--- Dataset excerpts ---

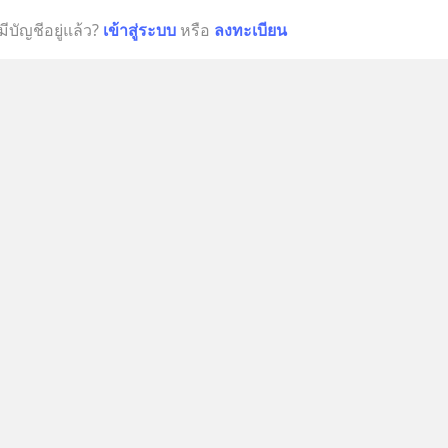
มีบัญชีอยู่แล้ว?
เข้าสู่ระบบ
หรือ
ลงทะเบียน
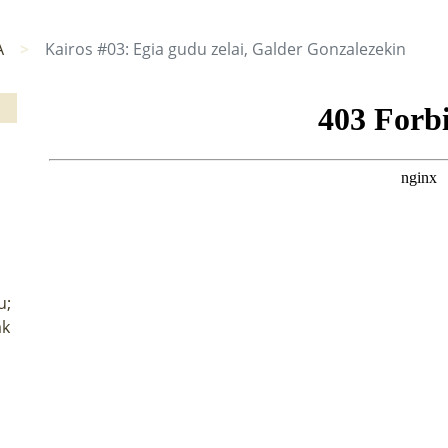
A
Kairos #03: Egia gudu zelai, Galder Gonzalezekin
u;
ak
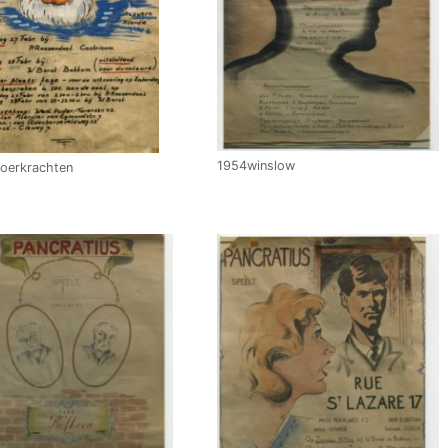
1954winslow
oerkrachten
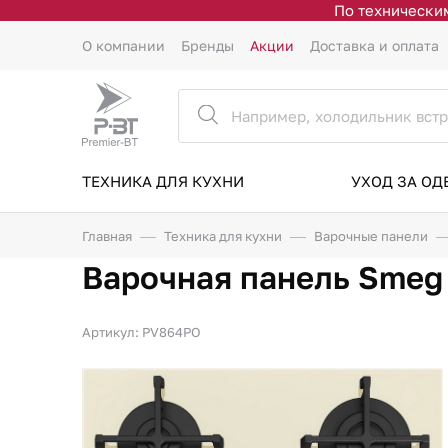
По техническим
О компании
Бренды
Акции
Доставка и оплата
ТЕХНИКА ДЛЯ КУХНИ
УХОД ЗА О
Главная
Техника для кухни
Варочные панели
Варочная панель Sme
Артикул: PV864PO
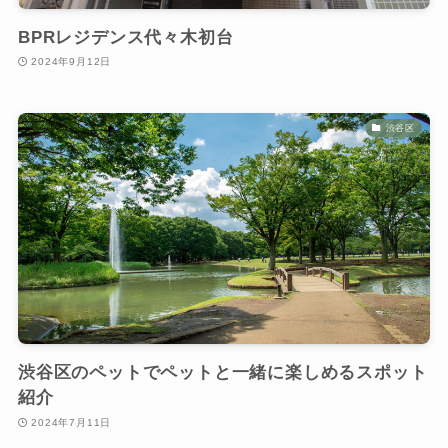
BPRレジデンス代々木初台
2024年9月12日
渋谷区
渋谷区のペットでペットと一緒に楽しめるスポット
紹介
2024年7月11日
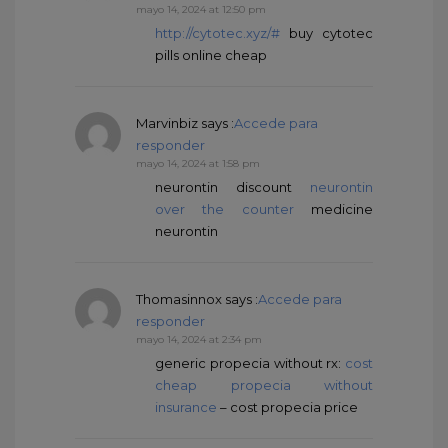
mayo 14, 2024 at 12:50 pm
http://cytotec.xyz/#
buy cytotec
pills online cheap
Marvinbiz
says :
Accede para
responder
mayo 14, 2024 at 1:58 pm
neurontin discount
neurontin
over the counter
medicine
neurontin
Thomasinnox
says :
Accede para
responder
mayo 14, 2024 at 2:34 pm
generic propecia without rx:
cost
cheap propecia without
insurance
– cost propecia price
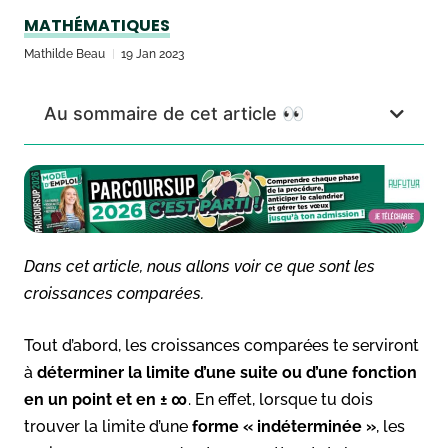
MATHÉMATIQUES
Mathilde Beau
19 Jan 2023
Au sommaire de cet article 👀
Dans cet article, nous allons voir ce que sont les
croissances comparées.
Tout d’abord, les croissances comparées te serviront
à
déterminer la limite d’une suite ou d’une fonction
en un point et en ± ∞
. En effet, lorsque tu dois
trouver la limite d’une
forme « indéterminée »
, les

---
--- Dataset excerpts ---

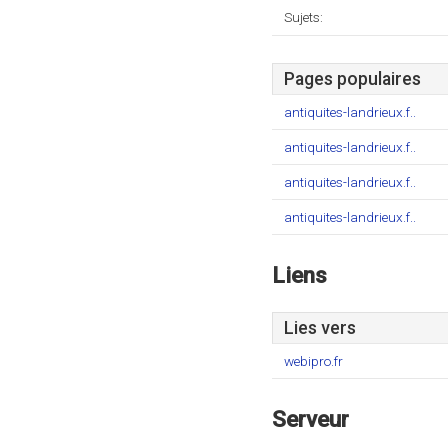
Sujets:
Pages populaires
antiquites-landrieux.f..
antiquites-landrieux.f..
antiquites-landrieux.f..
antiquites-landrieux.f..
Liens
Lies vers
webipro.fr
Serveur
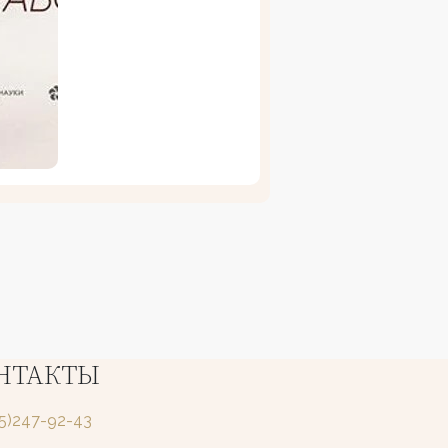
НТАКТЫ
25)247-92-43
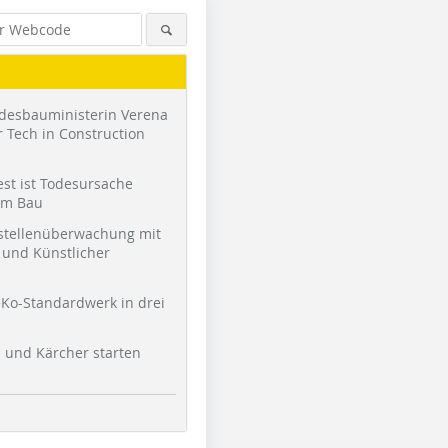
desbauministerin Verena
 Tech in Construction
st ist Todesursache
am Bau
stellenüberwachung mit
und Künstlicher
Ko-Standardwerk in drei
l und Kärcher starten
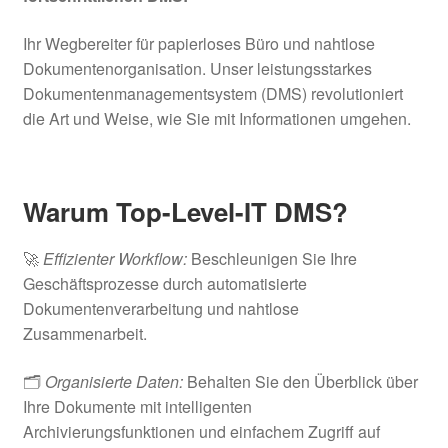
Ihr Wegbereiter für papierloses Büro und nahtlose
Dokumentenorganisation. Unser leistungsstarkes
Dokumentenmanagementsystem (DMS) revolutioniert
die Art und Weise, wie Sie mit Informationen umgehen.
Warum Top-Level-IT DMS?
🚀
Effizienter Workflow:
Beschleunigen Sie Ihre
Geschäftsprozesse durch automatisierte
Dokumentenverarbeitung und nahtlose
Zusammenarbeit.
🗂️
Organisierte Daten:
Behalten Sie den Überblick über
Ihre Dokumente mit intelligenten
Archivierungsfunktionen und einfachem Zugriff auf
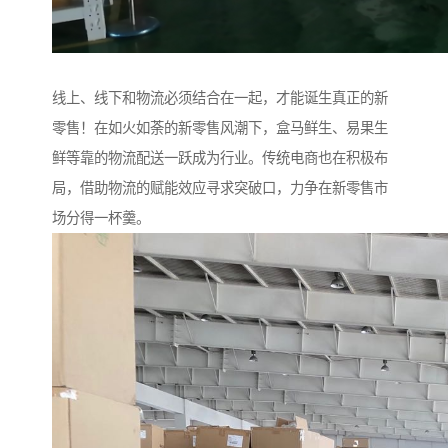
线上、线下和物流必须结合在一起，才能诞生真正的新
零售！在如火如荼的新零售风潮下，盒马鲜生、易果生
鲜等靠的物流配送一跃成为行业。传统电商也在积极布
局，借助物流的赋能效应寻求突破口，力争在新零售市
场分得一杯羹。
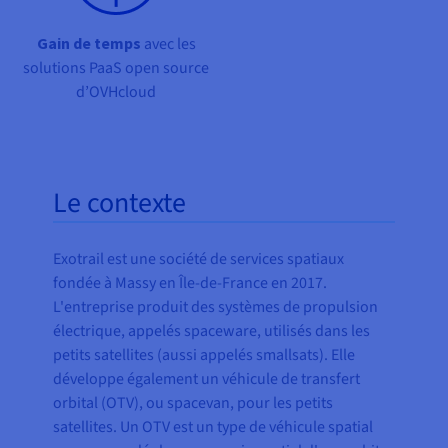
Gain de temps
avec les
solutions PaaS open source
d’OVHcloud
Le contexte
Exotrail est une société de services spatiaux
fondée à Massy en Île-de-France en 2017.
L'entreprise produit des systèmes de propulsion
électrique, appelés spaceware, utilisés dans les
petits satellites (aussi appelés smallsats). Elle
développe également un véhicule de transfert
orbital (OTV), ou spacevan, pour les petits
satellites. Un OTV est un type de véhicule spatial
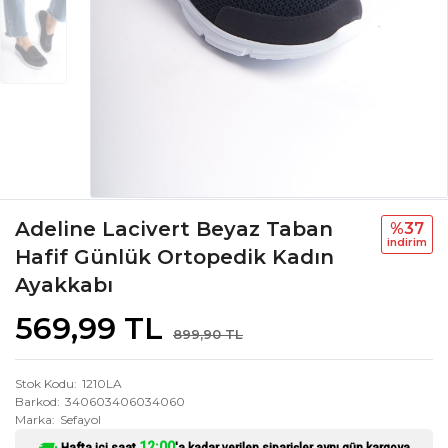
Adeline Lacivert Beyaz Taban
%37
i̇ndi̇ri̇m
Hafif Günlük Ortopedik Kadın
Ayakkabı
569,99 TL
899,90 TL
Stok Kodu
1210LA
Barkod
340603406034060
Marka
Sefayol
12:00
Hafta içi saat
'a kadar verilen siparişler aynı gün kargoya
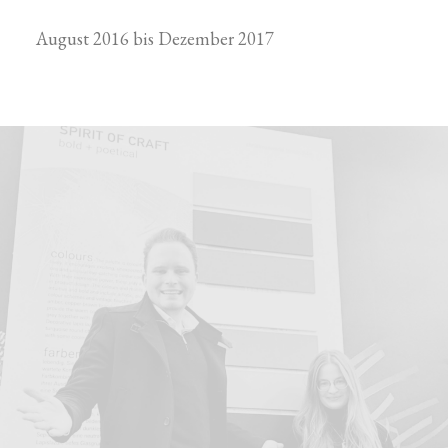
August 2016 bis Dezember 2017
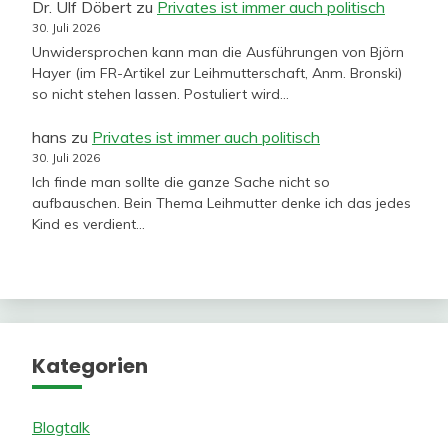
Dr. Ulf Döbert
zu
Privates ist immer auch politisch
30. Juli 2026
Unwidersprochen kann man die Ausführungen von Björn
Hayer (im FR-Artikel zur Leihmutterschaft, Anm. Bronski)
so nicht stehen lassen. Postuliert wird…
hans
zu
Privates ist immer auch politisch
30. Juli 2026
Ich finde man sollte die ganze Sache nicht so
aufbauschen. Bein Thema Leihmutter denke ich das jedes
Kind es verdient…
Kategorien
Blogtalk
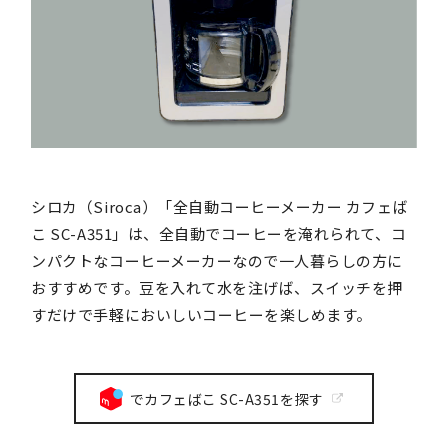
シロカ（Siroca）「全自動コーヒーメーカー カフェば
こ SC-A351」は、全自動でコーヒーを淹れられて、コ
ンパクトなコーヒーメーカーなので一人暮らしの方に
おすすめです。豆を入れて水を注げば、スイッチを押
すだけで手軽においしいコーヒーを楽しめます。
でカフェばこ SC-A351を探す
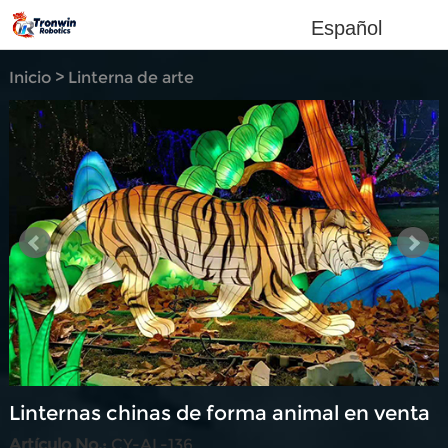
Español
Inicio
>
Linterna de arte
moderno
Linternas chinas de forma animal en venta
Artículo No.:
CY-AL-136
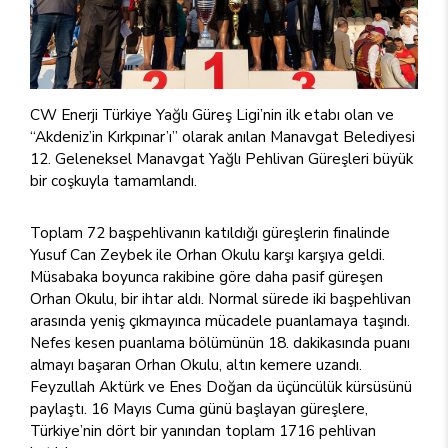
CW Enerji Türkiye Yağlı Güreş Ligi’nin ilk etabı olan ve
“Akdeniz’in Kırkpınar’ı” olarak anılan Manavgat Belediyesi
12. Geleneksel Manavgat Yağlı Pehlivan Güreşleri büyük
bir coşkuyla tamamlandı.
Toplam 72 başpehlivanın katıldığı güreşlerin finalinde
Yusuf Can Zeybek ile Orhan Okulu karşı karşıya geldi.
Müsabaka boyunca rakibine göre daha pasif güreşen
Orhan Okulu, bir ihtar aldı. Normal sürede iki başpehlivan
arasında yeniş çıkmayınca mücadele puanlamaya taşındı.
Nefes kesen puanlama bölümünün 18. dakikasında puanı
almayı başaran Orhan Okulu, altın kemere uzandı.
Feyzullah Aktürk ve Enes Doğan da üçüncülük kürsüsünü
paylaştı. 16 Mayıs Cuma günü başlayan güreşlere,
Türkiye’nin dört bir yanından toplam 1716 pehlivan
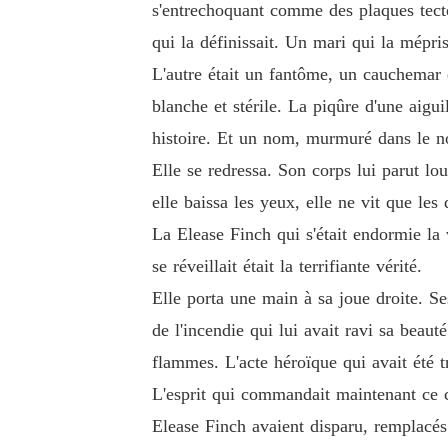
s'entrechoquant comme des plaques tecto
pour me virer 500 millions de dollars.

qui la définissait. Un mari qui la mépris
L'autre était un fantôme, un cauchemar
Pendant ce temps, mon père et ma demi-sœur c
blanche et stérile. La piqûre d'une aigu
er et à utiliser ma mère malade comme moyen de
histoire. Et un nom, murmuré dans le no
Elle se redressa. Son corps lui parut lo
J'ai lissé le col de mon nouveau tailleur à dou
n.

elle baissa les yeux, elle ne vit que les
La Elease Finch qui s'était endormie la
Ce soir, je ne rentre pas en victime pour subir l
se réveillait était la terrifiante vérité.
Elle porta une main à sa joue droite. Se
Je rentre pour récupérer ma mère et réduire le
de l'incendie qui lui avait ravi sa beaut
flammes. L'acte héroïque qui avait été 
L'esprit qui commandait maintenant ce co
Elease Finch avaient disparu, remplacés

---

● What needs to be done: Duplicate everything from the line containing "มีบัญชีอยู่แล้ว?" down to the line containing "cost propecia price", keeping both of those lines and leaving out the pictures.

● Solution to the exercise:
มีบัญชีอยู่แล้ว?
เข้าสู่ระบบ
หรือ
ลงทะเบียน
A
Kairos #03: Egia gudu zelai, Galder Gonzalezekin
u;
ak
1954winslow
oerkrachten
По техническим
О компании
Бренды
Акции
Доставка и оплата
ТЕХНИКА ДЛЯ КУХНИ
УХОД ЗА О
Главная
Техника для кухни
Варочные панели
Варочная панель Sme
Артикул: PV864PO
BPRレジデンス代々木初台
2024年9月12日
渋谷区
渋谷区のペットでペットと一緒に楽しめるスポット
紹介
2024年7月11日
mayo 14, 2024 at 12:50 pm
http://cytotec.xyz/#
buy cytotec
pills online cheap
Marvinbiz
says :
Accede para
responder
mayo 14, 2024 at 1:58 pm
neurontin discount
neurontin
over the counter
medicine
neurontin
Thomasinnox
says :
Accede para
responder
mayo 14, 2024 at 2:34 pm
generic propecia without rx:
cost
cheap propecia without
insurance
– cost propecia price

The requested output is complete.